**Kutipan Teks**
· · · · · · ·

Menanti Janji Presiden


(Oleh : Nita Nopiana)

Joko Widodo kembali memimpin pemerintahan untuk lima tahun ke depan. Kini beliau menjadi presiden hingga 2024 ditemani Wakil Presiden Ma'ruf Amin. Ada sejumlah visi dan misi yang dicanangkan. Itu semua juga sudah dipaparkan selama berkampanye saat Pilpres 2019 masih berjalan.

Jokowi-Ma'ruf Amin bertekad menjalankan program-program tersebut. Akan tetapi, bukan berarti Jokowi bisa sepenuhnya fokus merealisasikan janji kampanyenya lalu mengabaikan permasalahan yang muncul di periode pertama. Tentu publik bakal menyoroti warisan masalah di periode pertama jika muncul kembali di periode kedua. Ada tujuh masalah pada periode pertama yang saat ini belum mampu diselesaikan (CNN Indonesia | Sabtu, 19/10/2019 ).

· · · · · · ·

**Petunjuk Latihan**
Lanjutkan tulisan tentang janji periode kedua Presiden Joko Widodo, dimulai tepat setelah kalimat terakhirnya.

**Cuplikan Catatan**
· · · · · · ·

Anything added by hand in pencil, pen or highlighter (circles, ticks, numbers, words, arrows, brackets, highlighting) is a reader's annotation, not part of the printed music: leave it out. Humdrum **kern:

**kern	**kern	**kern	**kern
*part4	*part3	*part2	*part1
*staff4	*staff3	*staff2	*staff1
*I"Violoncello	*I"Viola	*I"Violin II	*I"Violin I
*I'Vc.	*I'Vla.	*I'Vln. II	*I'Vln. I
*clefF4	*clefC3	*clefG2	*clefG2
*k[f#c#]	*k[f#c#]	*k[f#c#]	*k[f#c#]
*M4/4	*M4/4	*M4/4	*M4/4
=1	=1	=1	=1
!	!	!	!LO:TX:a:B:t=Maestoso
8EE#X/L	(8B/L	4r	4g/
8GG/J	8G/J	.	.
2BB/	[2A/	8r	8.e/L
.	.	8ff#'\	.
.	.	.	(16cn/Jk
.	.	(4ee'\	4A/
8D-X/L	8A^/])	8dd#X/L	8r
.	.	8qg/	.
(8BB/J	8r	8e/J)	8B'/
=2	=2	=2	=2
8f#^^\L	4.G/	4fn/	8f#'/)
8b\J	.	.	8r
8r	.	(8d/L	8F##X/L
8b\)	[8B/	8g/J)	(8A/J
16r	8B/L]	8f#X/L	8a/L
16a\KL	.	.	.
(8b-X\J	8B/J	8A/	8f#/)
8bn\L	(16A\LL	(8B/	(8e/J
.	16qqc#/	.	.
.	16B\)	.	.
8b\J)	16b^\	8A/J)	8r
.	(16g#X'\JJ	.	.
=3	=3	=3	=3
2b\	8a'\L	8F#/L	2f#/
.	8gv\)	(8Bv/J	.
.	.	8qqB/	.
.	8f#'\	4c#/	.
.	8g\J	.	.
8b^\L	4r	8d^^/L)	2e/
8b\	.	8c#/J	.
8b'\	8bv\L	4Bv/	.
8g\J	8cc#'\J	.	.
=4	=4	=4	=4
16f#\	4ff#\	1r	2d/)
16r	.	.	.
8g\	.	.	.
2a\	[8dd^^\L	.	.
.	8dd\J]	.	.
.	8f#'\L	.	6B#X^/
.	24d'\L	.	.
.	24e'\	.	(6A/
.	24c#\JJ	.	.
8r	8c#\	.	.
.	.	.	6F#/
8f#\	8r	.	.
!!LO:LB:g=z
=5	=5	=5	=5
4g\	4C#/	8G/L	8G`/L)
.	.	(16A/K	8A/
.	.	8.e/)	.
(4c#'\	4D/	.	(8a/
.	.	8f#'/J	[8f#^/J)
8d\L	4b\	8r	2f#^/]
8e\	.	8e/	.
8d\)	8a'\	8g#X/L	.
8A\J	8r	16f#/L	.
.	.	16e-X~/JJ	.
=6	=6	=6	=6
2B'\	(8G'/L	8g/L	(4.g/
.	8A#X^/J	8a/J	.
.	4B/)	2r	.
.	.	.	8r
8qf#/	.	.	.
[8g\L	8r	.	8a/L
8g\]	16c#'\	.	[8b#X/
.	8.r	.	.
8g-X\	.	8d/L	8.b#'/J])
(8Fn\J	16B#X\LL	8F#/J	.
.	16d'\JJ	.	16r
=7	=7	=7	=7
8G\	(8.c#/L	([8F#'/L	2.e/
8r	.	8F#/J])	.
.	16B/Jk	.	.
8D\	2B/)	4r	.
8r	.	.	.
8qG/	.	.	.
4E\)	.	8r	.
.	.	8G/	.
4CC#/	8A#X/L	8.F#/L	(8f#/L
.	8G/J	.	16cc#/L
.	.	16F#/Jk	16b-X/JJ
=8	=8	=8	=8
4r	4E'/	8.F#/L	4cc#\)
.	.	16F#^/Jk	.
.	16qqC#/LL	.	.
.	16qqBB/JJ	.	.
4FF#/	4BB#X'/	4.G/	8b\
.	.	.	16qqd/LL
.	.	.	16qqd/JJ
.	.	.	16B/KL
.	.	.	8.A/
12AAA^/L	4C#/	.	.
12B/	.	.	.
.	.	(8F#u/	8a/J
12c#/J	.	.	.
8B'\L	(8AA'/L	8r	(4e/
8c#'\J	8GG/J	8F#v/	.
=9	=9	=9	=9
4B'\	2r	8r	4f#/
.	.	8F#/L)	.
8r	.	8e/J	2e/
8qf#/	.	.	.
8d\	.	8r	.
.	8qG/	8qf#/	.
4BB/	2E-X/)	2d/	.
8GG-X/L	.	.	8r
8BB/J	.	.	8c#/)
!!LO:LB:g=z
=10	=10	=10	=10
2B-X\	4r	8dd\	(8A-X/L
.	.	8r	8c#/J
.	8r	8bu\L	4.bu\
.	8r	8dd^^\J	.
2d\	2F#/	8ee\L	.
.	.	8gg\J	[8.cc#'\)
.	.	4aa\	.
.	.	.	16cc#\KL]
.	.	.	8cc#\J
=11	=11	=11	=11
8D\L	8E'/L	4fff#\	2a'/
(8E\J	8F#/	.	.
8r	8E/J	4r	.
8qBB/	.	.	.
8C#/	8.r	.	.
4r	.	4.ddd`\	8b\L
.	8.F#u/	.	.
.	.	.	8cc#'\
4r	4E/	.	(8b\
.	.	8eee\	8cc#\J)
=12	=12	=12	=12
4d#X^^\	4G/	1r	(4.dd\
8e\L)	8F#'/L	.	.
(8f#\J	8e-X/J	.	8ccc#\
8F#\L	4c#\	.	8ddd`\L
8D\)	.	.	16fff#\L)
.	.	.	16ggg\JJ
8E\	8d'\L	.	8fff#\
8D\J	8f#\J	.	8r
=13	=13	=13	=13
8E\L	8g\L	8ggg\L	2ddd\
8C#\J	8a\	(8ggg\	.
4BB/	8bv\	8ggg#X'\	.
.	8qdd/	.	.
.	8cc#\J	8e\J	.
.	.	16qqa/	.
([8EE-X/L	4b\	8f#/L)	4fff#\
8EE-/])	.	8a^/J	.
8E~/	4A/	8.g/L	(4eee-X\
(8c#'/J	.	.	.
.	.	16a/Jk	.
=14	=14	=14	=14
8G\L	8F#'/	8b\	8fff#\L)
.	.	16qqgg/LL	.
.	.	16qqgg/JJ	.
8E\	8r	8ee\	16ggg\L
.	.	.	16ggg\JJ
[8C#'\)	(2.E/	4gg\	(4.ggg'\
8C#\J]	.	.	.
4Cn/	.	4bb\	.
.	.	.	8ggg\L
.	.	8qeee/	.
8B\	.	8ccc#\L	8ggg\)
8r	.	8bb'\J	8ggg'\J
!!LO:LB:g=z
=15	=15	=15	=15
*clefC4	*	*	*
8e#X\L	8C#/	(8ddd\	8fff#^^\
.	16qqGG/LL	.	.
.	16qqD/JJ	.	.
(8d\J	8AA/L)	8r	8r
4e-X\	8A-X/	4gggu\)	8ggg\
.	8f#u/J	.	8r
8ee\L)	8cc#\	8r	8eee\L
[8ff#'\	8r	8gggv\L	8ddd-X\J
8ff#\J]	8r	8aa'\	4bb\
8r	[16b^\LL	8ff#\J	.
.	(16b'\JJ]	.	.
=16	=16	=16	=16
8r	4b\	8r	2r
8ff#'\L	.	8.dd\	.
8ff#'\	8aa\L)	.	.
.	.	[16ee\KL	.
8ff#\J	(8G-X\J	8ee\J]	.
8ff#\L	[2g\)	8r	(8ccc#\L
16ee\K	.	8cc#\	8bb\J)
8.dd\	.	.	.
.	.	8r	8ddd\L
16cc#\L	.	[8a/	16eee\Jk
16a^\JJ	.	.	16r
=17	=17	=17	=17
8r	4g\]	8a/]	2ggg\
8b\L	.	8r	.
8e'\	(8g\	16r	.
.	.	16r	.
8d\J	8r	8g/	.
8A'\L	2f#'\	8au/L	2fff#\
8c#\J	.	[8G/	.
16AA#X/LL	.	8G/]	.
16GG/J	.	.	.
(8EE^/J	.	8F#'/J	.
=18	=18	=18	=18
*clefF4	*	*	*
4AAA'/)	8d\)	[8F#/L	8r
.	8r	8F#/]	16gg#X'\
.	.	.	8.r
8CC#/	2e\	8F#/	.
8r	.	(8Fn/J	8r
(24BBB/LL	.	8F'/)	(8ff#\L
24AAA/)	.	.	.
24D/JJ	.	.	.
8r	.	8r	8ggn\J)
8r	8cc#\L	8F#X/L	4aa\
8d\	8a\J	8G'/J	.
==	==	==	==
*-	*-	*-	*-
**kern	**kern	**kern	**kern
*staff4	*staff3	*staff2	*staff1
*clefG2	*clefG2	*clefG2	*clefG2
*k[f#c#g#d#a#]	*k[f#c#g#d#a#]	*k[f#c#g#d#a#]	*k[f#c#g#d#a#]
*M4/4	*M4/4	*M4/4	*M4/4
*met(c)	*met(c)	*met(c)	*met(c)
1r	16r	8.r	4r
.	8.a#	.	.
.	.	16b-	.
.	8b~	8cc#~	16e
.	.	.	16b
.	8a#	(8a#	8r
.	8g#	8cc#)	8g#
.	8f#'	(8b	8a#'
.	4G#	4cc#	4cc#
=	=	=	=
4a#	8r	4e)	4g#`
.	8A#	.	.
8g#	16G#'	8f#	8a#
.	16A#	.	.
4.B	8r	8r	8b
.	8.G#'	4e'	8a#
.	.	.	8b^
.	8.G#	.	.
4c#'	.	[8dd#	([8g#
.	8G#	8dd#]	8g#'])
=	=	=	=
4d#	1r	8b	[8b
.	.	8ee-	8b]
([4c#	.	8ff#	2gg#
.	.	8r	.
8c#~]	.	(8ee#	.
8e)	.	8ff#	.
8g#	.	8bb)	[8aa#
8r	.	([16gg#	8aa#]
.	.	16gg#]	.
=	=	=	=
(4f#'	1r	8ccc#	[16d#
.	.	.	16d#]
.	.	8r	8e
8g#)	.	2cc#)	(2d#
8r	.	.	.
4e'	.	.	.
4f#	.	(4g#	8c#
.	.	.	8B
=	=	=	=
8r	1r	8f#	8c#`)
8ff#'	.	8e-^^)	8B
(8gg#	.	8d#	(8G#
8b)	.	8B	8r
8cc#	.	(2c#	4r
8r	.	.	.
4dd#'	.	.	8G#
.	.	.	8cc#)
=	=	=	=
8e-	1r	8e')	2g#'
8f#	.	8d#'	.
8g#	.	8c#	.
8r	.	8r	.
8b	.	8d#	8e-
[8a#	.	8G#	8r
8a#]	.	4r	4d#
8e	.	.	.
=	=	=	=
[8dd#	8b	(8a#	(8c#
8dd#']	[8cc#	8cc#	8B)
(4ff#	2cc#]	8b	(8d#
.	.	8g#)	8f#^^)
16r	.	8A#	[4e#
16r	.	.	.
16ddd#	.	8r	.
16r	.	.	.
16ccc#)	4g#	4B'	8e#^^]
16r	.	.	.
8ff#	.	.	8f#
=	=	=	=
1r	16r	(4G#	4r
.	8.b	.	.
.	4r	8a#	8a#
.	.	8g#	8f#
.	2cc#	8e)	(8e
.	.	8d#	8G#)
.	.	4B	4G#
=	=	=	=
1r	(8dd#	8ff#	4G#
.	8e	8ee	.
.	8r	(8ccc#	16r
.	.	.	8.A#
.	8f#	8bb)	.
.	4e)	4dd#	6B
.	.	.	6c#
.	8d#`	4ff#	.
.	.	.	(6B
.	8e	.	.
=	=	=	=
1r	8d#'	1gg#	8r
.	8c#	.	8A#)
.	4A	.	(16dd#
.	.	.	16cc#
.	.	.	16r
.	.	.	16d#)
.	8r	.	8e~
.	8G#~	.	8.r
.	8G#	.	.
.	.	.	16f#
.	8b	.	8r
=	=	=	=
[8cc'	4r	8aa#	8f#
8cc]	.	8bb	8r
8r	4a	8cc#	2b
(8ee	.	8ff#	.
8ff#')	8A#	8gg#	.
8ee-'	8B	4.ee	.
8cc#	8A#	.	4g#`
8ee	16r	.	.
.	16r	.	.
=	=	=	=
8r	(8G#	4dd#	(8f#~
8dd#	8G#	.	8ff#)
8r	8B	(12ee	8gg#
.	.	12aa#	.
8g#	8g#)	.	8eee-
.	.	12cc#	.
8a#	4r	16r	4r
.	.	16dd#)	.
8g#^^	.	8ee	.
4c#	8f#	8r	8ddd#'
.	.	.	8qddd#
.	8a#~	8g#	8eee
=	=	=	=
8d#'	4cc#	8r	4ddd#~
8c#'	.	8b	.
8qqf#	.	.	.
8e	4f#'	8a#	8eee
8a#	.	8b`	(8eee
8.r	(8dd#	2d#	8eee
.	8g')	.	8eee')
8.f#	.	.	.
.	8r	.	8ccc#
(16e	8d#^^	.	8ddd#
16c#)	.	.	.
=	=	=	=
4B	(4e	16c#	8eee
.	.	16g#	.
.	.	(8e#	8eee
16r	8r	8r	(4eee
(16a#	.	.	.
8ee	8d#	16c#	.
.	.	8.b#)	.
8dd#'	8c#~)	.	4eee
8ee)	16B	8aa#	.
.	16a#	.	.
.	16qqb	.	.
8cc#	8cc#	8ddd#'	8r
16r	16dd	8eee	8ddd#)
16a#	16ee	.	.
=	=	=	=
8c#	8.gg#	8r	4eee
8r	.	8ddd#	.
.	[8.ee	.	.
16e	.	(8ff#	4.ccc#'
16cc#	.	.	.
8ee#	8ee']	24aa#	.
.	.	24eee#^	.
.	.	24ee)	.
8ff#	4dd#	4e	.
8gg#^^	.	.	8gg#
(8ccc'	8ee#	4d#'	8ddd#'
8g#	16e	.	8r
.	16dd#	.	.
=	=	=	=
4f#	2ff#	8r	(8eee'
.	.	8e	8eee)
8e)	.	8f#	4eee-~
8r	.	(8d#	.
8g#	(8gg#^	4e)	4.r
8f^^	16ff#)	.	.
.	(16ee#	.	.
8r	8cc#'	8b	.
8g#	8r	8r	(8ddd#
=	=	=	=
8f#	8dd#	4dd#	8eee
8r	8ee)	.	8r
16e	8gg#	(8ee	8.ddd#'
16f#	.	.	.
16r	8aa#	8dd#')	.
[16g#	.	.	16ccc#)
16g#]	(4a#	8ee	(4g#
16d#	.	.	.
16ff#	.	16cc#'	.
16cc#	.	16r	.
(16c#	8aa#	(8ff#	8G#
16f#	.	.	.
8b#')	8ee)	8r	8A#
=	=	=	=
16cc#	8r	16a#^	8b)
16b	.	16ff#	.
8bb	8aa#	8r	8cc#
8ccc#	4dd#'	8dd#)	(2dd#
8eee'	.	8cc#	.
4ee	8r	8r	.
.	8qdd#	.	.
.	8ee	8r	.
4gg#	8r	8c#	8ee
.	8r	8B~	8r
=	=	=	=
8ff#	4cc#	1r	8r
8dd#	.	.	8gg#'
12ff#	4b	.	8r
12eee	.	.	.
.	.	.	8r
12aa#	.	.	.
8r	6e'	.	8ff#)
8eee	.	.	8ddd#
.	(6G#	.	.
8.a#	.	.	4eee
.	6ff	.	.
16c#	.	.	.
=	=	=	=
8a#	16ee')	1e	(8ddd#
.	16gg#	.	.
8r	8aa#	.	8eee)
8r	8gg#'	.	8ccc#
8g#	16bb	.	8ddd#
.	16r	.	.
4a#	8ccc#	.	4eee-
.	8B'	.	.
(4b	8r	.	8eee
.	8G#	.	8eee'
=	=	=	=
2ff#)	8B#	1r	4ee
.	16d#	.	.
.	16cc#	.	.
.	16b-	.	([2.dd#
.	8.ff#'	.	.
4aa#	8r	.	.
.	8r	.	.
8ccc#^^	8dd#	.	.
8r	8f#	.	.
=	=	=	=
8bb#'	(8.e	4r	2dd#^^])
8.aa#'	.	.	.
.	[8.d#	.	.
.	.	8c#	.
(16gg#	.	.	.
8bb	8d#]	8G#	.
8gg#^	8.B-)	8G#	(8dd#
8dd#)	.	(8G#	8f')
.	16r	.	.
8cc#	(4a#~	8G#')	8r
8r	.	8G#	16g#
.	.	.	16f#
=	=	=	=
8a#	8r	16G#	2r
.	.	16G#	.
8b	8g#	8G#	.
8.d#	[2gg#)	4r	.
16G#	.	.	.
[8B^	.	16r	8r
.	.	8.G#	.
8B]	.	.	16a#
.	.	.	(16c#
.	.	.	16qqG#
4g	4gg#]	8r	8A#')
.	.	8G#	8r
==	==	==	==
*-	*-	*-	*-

· · · · · · ·

**Jawaban Tugas**
Pertama,  Radikalisme. Islam yang selalu mereka tuduhkan. 
Kedua, Karhutla. Dalam  periode pertama Jokowi belum mampu menyelesikan kebakaran hutan dan lahan (karhutla). Asap membubung tinggi ke langit di berbagai daerah, khususnya di Sumatera dan Kalimantan. Asap karhutla ini bahkan sampai memakan korban jiwa.  Greenpeace Indonesia mencatat 3,4 juta hektare lahan terbakar selama 2015-2018. Ditambah catatan Badan Nasional Penanggulangan Bencana (BNPB) yang menyebut 328.724 hutan dan lahan terbakar sepanjang Januari-Agustus 2019. Angka itu tidak statis dan masih bisa bertambah.

Ketiga, pelanggaran HAM masa lalu. Janji penuntasan kasus pelanggaran HAM masa lalu yang dikumandangkan Jokowi pada 2014 juga tidak bisa direalisasikan. Penanganan HAM ini juga menjadi PR Jokowi pada periode kedua.

keempat,  Revolusi Mental Belum Optima. Pengamat kebijakan publik dari Universitas Trisakti Trubus Rahadiansyah menilai Revolusi Mental yang dicanangkan dan dilaksanakan Jokowi di periode pertama memang belum berjalan optimal. Hasilnya pun jadi tak maksimal.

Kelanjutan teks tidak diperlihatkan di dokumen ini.